La popularité des courses à obstacles ne se dément pas et un premier festival consacré à cette discipline, le 3-Seconds Fest, sera présenté au stade de soccer intérieur Desjardins de l’Académie Lafontaine, le samedi 28 mai, de 9 h à 17 h.

La course à obstacles est un des sports connaissant la plus grande croissance au monde. Le nombre de personnes qui le pratiquent ainsi que l’augmentation des courses organisées au cours des dernières années en sont la preuve. Photo : Fabien Bedoucha (www.photo-fab.com)

Au programme de cette première édition, on retrouvera divers exposants d’équipements sportifs, de produits de nutrition, de centres d’entraînement, de spécialistes de la santé et d’organisateurs d’épreuves.
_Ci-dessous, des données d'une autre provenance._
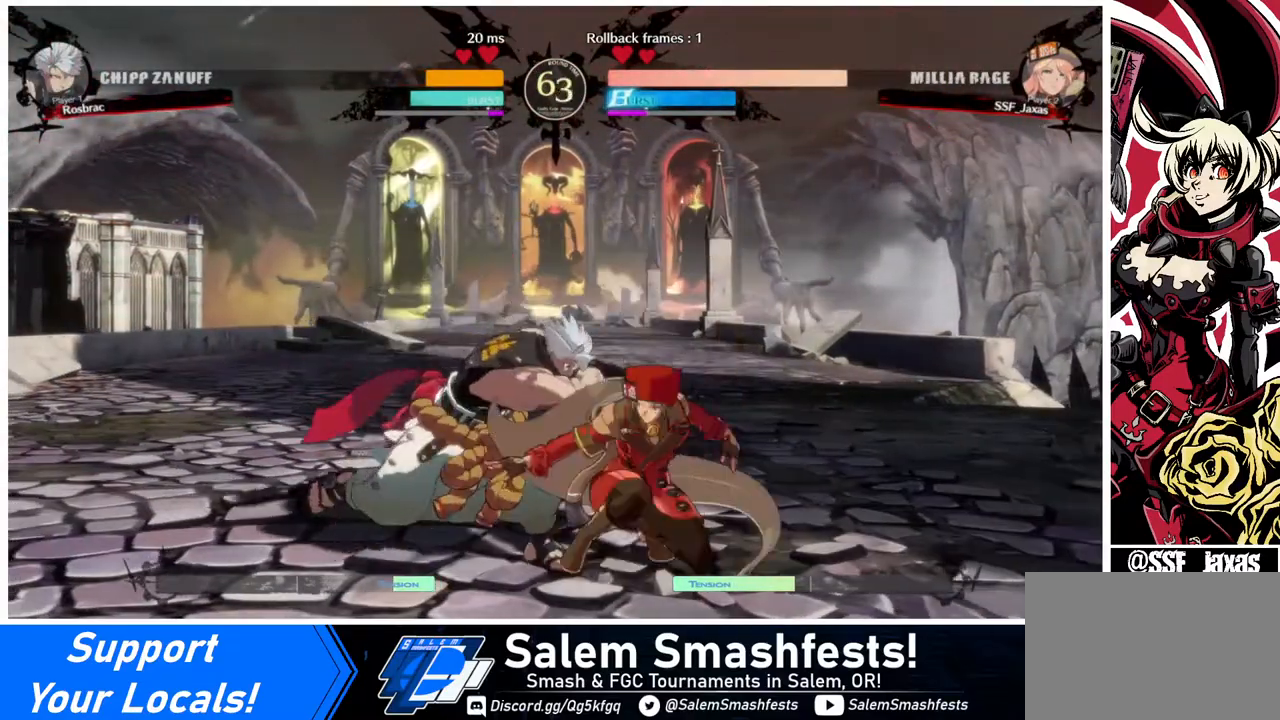
{"buttons": ["DPAD_DOWN"], "events": [[40, "SQUARE", "down"], [80, "SQUARE", "up"], [160, "R2", "down"], [240, "DPAD_RIGHT", "up"], [320, "DPAD_DOWN", "up"], [320, "R2", "up"], [480, "DPAD_DOWN", "down"]]}
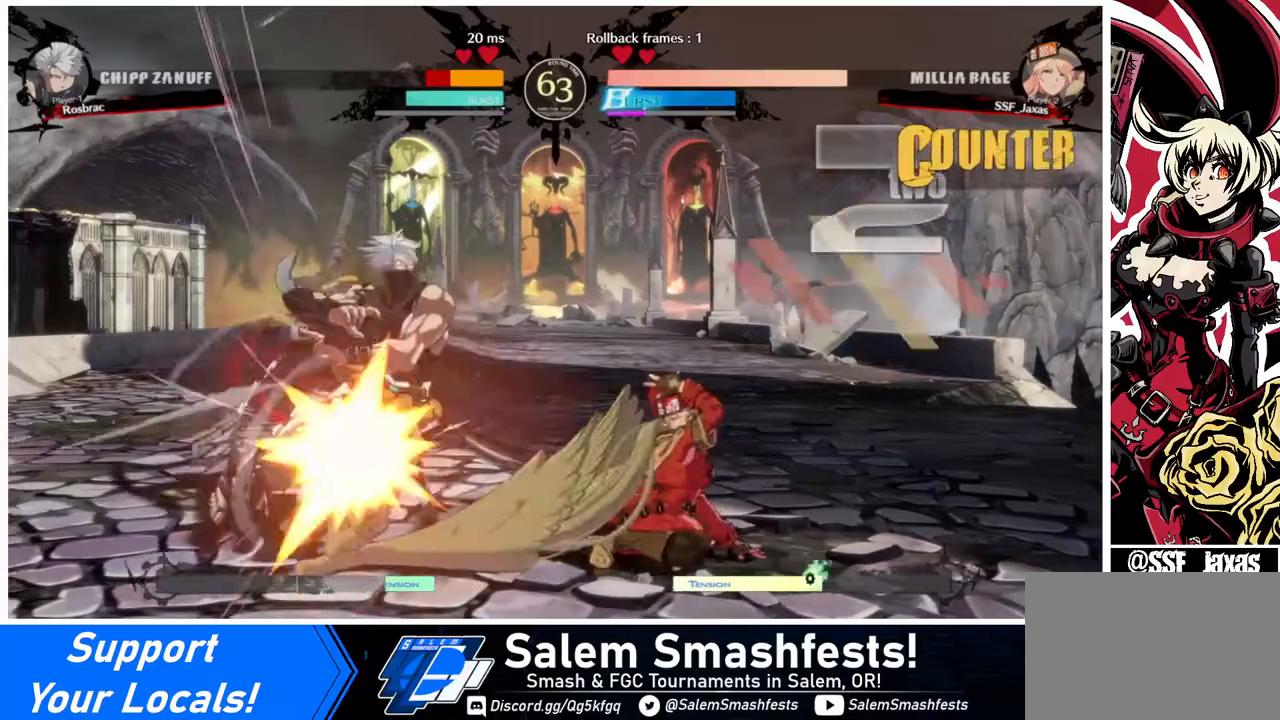
{"buttons": [], "events": [[40, "DPAD_DOWN", "up"], [40, "DPAD_LEFT", "down"], [120, "DPAD_DOWN", "down"], [160, "DPAD_LEFT", "up"], [200, "DPAD_DOWN", "up"], [200, "DPAD_LEFT", "down"], [240, "TRIANGLE", "down"], [280, "DPAD_LEFT", "up"], [320, "TRIANGLE", "up"]]}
« On rassemble tous les acteurs de l’industrie des courses à obstacles, explique Nicolas Hallet, organisateur de courses à obstacles et porte-parole du groupe québécois 3 Seconds qui tient à jour un blogue spécialisé.
L’organisateur ajoute que ce salon présentera des activités tant pour connaisseurs de ce sport que pour ceux et celles qui voudraient s’y initier, y compris les enfants. Les participants pourront prendre part à des entraînements de style militaire (boot camp) et des ateliers où des entraîneurs donneront des conseils pour réussir des obstacles difficiles que l’on retrouve souvent dans les courses. Une compétition élite sera disputée en fin de journée.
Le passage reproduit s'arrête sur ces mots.